(Stored data entries)
================================

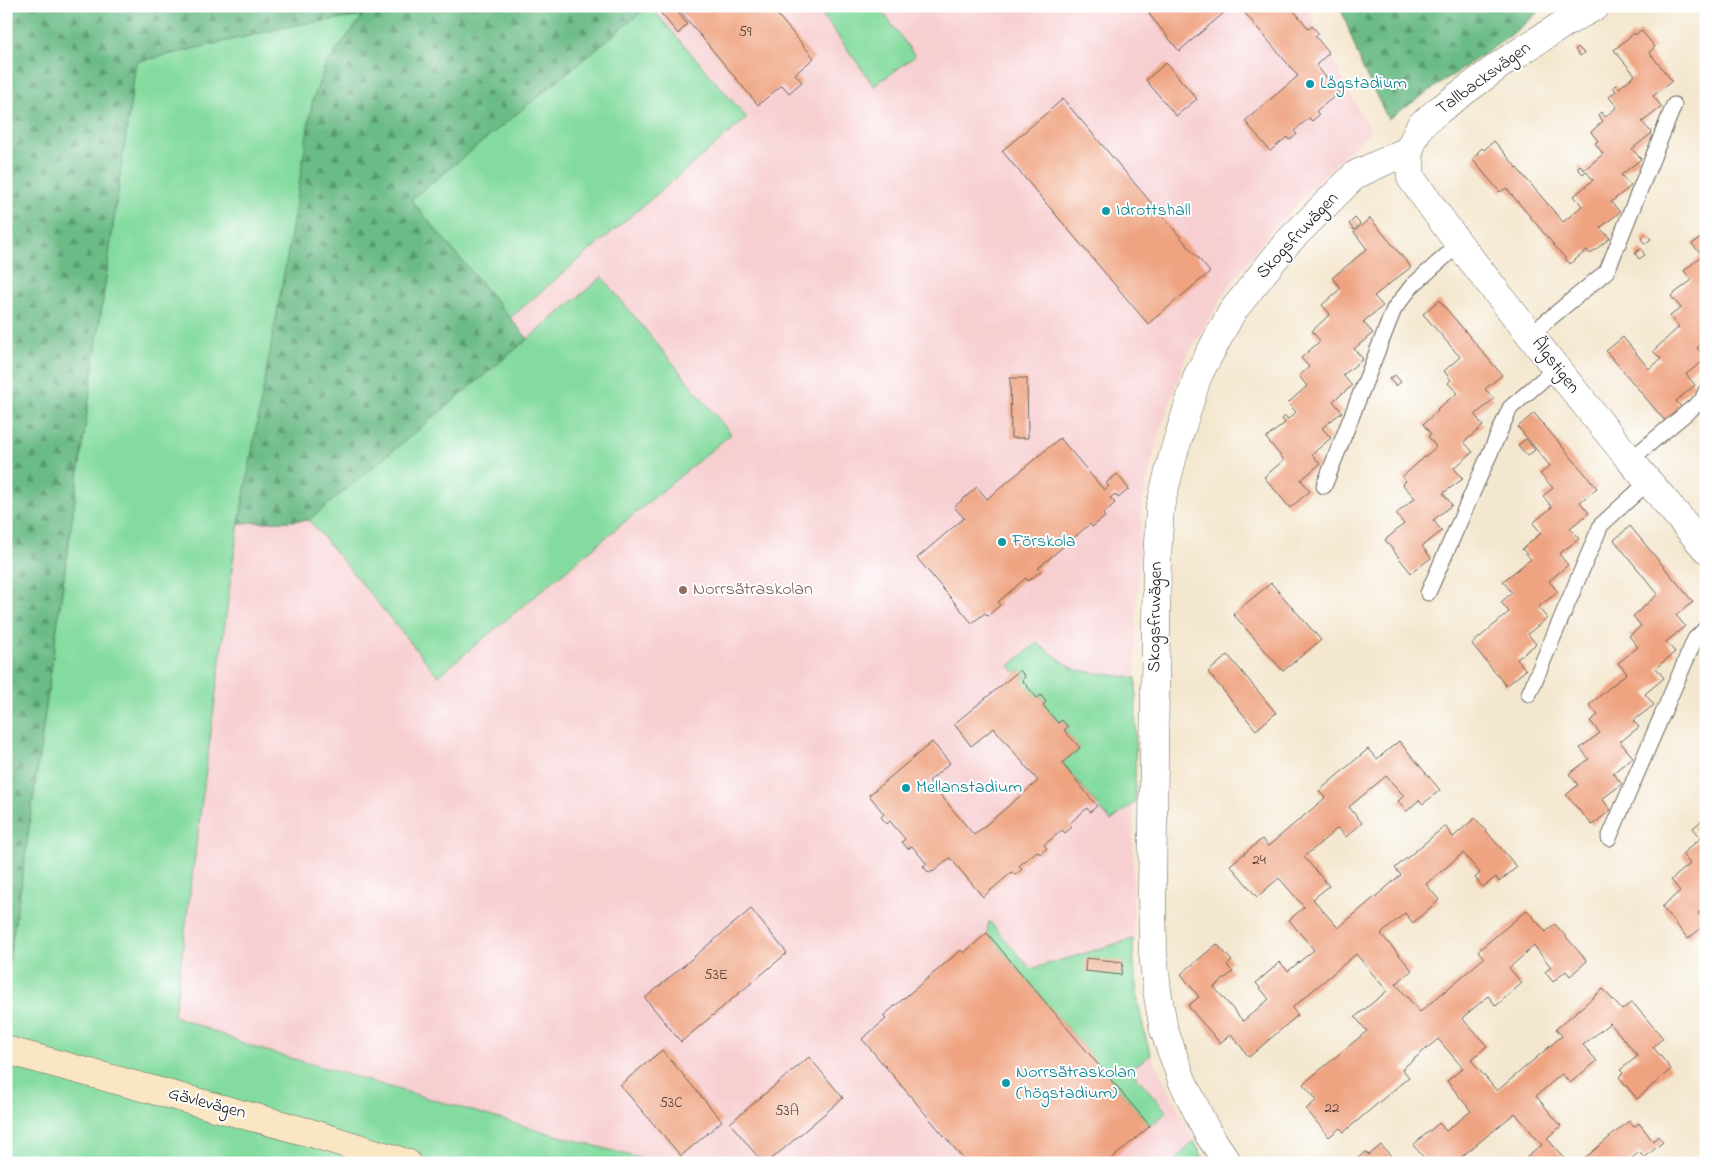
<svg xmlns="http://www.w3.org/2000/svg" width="1712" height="1169" font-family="'Indie Flower',sans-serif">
<defs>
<pattern id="forest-firs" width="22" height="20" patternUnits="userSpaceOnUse" patternTransform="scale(1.25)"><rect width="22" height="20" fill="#6bbb86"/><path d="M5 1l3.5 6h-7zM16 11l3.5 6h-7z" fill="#57976d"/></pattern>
</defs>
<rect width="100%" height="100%" fill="#fff"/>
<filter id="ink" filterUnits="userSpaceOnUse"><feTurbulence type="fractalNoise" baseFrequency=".02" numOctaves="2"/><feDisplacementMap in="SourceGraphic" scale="10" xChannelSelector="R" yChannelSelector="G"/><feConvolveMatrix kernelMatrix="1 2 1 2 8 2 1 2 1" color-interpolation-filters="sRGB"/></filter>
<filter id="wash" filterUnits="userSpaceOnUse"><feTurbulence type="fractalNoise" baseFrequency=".0096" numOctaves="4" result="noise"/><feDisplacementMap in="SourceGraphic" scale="20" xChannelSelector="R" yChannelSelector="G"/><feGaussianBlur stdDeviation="1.12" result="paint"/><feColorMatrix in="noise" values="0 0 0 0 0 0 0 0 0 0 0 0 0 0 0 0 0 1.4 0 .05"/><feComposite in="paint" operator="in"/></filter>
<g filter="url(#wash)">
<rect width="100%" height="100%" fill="#f4e7cf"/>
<!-- built -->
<polygon fill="#f7cfd1" points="649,6 1306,6 1346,86 1371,132 1342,157 1268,234 1228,288 1185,359 1156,443 1142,505 1136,619 1133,855 1134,981 1140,1016 1151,1055 1194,1141 1172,1163 657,1163 534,1129 256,1048 173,1016 233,561 239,523 309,520 528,339 510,317"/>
<!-- grass -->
<g fill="#84db9f" stroke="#507c5e">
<polygon points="371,6 650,6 747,118 510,318 528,339 602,277 731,434 438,676 309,520 239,523 233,561 174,1016 256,1048 534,1129 657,1163 6,1163 6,977 21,885 136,62 300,24 364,16"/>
<polygon points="816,6 878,6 915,56 874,86"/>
<polygon points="1037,643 1075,670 1136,678 1135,802 1111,821 1062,763 1080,748 1064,730 1068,726 1062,720 1058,723 1043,705 1046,702 1041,695 1037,698 1022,680 1025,677 1020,670 1016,673 1009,666"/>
<path d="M989,921L1031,969L1133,939C1134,979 1138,1016 1151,1055L1130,1069L1167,1112L1150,1126L987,933Z"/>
<polygon points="1194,1141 1203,1158 1199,1163 1172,1163"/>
</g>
<!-- forest -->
<g fill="url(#forest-firs)" stroke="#446c51">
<polygon points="6,6 649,6 411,200 528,339 309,520 239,523 289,246 312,103 326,63 363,16 300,24 136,62 21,885 6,977"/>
<polygon points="1340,6 1546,6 1506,39 1388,119 1363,69"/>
</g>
<g id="blocks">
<!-- building -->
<g fill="#efa380">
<polygon points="667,6 673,6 687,24 678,34 660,12"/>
<polygon points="676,6 770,6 814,58 795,74 802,82 789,93 782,85 758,105"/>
<polygon points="1158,6 1232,6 1179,51 1149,14"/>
<polygon points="1239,6 1290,6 1309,29 1312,26 1319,34 1315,36 1329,53 1316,65 1339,93 1316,111 1319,115 1312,121 1309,118 1294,131 1297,134 1289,140 1287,137 1270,151 1245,121 1298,76"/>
<polygon points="1641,30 1655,47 1649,52 1672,81 1653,96 1662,107 1642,122 1652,133 1632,149 1641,159 1621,175 1631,186 1611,202 1620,212 1600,228 1610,238 1590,254 1587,250 1570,264 1506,188 1500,192 1472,159 1478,154 1477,153 1482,148 1484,150 1494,141 1563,222 1582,206 1574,196 1593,180 1586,171 1583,174 1577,168 1580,165 1584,170 1603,154 1595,143 1598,141 1591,132 1603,121 1598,115 1601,112 1605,117 1617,107 1609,97 1616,91 1613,87 1616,85 1619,88 1635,75 1614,50 1634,33 1635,35"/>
<polygon points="1578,47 1584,53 1580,56 1575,50"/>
<polygon points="1166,63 1197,99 1176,116 1146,80"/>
<polygon points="1063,99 1210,272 1148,324 1002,151"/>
<polygon points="1355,218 1360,224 1354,230 1349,224"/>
<polygon points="1370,218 1411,267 1374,296 1383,306 1363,322 1373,333 1354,349 1363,359 1343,375 1352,386 1333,401 1342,412 1322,428 1331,438 1312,454 1320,464 1301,480 1310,491 1290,508 1264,477 1284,460 1266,438 1285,423 1282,419 1285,416 1288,419 1296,412 1288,403 1307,386 1299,376 1309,367 1301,358 1320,341 1312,331 1330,314 1322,305 1341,288 1332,278 1367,249 1354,232"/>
<polygon points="1646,234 1651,239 1645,244 1641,239"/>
<polygon points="1706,234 1706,341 1697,348 1706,359 1686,374 1695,385 1676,401 1682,408 1666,422 1606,351 1623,337 1649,369 1661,359 1653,351 1679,327 1670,316 1681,308 1671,296 1692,280 1684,271 1702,255 1692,244"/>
<polygon points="1641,249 1645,255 1639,259 1635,253"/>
<polygon points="1439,300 1502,375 1485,389 1494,399 1475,415 1483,426 1464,442 1473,452 1454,468 1463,479 1443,493 1452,505 1433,520 1442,531 1422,546 1431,558 1411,573 1385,540 1404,524 1396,514 1415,498 1402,484 1406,481 1402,477 1436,447 1428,436 1431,434 1423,424 1438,411 1437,409 1457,393 1448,383 1451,380 1444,371 1460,357 1423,314"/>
<polygon points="1395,375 1401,382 1396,386 1389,379"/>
<polygon points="1010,378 1027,378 1028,438 1011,438"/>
<polygon points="1534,413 1597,488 1580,502 1589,513 1570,528 1579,539 1559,554 1568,565 1549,581 1558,592 1538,607 1547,618 1528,634 1536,644 1517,659 1526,670 1506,686 1472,644 1509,612 1501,602 1512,593 1503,581 1531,559 1522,549 1541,533 1533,523 1552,507 1543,496 1553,488 1540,474 1550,466 1518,427"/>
<polygon points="1060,438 1104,490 1109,486 1106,483 1117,474 1129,489 1118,498 1115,494 1110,498 1115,503 1103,514 1105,517 1092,527 1090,524 1038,568 1041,571 1028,581 1026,578 998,602 1000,605 988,616 985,613 972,623 917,558 964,518 954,507 977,487 987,499"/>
<polygon points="1526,439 1535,450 1527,456 1518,445"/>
<polygon points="1630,526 1693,602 1676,615 1685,626 1666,642 1675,652 1656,668 1664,678 1645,694 1654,705 1633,721 1639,727 1620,742 1633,757 1613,773 1622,784 1602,799 1611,810 1592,825 1566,795 1578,785 1569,774 1589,759 1580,748 1600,733 1590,721 1598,715 1589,705 1627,673 1618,663 1638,647 1629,636 1641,626 1633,616 1658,594 1614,540"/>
<polygon points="1271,583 1321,640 1283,671 1233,614"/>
<polygon points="1228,655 1276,713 1256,730 1208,672"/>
<polygon points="1020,670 1025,677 1022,680 1037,698 1041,695 1046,702 1043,705 1058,723 1062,720 1068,727 1064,730 1080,748 1062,763 1097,806 1090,812 1087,808 1069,824 1072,827 1065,833 1062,830 1044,845 1047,848 1040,854 1037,851 1019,866 1022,869 1015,875 1012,872 983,897 950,858 933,872 933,871 929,873 923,866 927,864 912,846 908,849 902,842 905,839 890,821 887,824 881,817 884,814 869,795 932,742 950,763 929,781 974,835 1038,781 994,728 971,746 954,724"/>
<polygon points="1399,741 1440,790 1423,804 1419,800 1407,811 1398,801 1404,796 1386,776 1349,807 1362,823 1346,837 1338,828 1304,857 1329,886 1313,899 1338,928 1401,875 1395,868 1445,826 1453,837 1475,818 1517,867 1499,882 1496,877 1483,887 1475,878 1480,873 1463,853 1426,884 1439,900 1413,923 1405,913 1381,934 1412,970 1396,984 1420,1012 1484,958 1478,951 1527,910 1546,932 1555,924 1587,961 1570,976 1566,971 1553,982 1545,972 1551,967 1534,946 1509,968 1522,983 1496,1006 1488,996 1462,1018 1487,1046 1471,1060 1497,1091 1562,1036 1556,1029 1603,989 1622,1010 1632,1002 1663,1038 1653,1047 1671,1069 1637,1099 1619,1077 1623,1073 1620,1070 1638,1056 1610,1023 1583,1045 1597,1061 1570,1083 1562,1074 1536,1096 1561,1126 1547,1138 1568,1163 1529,1163 1526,1158 1542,1145 1515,1113 1454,1163 1423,1163 1426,1160 1413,1145 1439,1123 1446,1131 1471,1111 1447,1081 1463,1068 1438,1039 1402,1069 1409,1077 1344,1132 1340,1128 1329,1137 1306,1109 1317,1100 1303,1084 1367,1031 1355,1017 1387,991 1356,954 1292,1008 1298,1015 1249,1057 1231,1034 1220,1043 1188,1006 1199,997 1181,974 1217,944 1232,961 1227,965 1233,972 1214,987 1243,1021 1269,999 1256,983 1280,962 1288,971 1314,950 1289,920 1304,907 1279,878 1257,897 1230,865 1262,839 1268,846 1325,798 1319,791 1368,749 1377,759"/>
<polygon points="1706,817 1706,907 1698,913 1706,922 1706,924 1688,939 1662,907 1680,891 1671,880 1690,864 1682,854 1701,838 1693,828"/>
<polygon points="751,909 787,953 681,1042 645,998"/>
<polygon points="987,933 1150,1126 1107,1163 967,1163 862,1039 886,1019 883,1016 961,950 964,953"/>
<polygon points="1086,958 1123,962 1121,975 1085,971"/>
<polygon points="662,1050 722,1121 681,1156 620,1085"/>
<polygon points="809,1057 843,1098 767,1163 763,1163 730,1123"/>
<polygon points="1629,1121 1634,1127 1639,1123 1653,1141 1658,1136 1663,1142 1644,1158 1639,1152 1627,1163 1579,1163"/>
<polygon points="1381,1145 1391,1156 1385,1161 1387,1163 1352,1163 1365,1152 1369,1155"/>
</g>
</g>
</g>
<g filter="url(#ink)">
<use href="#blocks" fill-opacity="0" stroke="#68635b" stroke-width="1"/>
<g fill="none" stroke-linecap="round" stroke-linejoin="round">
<defs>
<g id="lane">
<polyline points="1531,334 1607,271 1674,105"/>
<polyline points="1630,460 1702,400 1706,391"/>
<polyline points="1324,486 1394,309 1412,286 1459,244"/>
<polyline points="1428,593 1510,408 1556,368"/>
<polyline points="1529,694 1601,525 1649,481"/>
<polyline points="1609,838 1695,639 1706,628"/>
</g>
<g id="street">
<polyline points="1596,6 1565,23 1504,62 1439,110 1420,126 1409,150 1411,178 1459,244 1556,368 1630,460 1706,549"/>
<polyline points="1228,1163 1207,1132 1182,1080 1164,1030 1157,990 1153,953 1152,891 1157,560 1160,507 1174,452 1198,375 1232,312 1287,243 1355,175 1409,150"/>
</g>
<polyline id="secondary" points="6,1050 311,1133 407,1163"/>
</defs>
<!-- lane casing -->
<use href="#lane" stroke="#68635b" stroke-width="17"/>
<!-- street casing -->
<use href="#street" stroke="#68635b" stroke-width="29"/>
<!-- secondary casing -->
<use href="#secondary" stroke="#68635b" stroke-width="29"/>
<!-- lane -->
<use href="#lane" stroke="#fff" stroke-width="15"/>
<!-- street -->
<use href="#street" stroke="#fff" stroke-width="28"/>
<!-- secondary -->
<use href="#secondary" stroke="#fbe6c4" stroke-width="28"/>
</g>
</g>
<!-- markers -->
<g fill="#0f9aa8" stroke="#fff" stroke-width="2">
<circle cx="1310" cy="84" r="5"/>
<circle cx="1106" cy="211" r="5"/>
<circle cx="1002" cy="542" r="5"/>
<circle cx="906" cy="788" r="5"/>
<circle cx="1006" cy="1083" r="5"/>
</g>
<circle fill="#8d6e63" stroke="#fff" stroke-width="2" cx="683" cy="590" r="5"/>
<g text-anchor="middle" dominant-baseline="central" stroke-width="4" stroke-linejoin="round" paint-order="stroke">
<!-- number labels -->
<g font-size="15" fill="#513e35">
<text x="745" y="32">59</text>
<text x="1259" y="860">24</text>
<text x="716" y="975">53E</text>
<text x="671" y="1103">53C</text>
<text x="1332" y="1108">22</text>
<text x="787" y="1111">53A</text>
</g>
<!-- street labels -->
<g font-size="18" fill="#1c1c1c" stroke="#fff">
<text transform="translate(1484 79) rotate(-36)">Tallbacksvägen</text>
<text transform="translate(1298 236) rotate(-47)">Skogsfruvägen</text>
<text transform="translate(1555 366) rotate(52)">Älgstigen</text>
<text transform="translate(1156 617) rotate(-89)">Skogsfruvägen</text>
<text transform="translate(207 1104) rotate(15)">Gävlevägen</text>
</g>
<!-- culture labels -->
<g font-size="18" fill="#0d838f" stroke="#fff" text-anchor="start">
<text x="1320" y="84">Lågstadium</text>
<text x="1116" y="211">Idrottshall</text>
<text x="1012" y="542">Förskola</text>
<text x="916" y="788">Mellanstadium</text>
<text x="1016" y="1073">Norrsätraskolan<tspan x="1016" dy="21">(högstadium)</tspan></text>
</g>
<!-- education labels -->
<g font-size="18" fill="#785e54" stroke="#fff" text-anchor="start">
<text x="693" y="590">Norrsätraskolan</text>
</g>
</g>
<!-- margin -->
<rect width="1712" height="1169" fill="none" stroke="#fff" stroke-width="25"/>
</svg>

================================

If a line above contains the word "filter", list it.

<filter id="ink" filterUnits="userSpaceOnUse"><feTurbulence type="fractalNoise" baseFrequency=".02" numOctaves="2"/><feDisplacementMap in="SourceGraphic" scale="10" xChannelSelector="R" yChannelSelector="G"/><feConvolveMatrix kernelMatrix="1 2 1 2 8 2 1 2 1" color-interpolation-filters="sRGB"/></filter>
<filter id="wash" filterUnits="userSpaceOnUse"><feTurbulence type="fractalNoise" baseFrequency=".0096" numOctaves="4" result="noise"/><feDisplacementMap in="SourceGraphic" scale="20" xChannelSelector="R" yChannelSelector="G"/><feGaussianBlur stdDeviation="1.12" result="paint"/><feColorMatrix in="noise" values="0 0 0 0 0 0 0 0 0 0 0 0 0 0 0 0 0 1.4 0 .05"/><feComposite in="paint" operator="in"/></filter>
<g filter="url(#wash)">
<g filter="url(#ink)">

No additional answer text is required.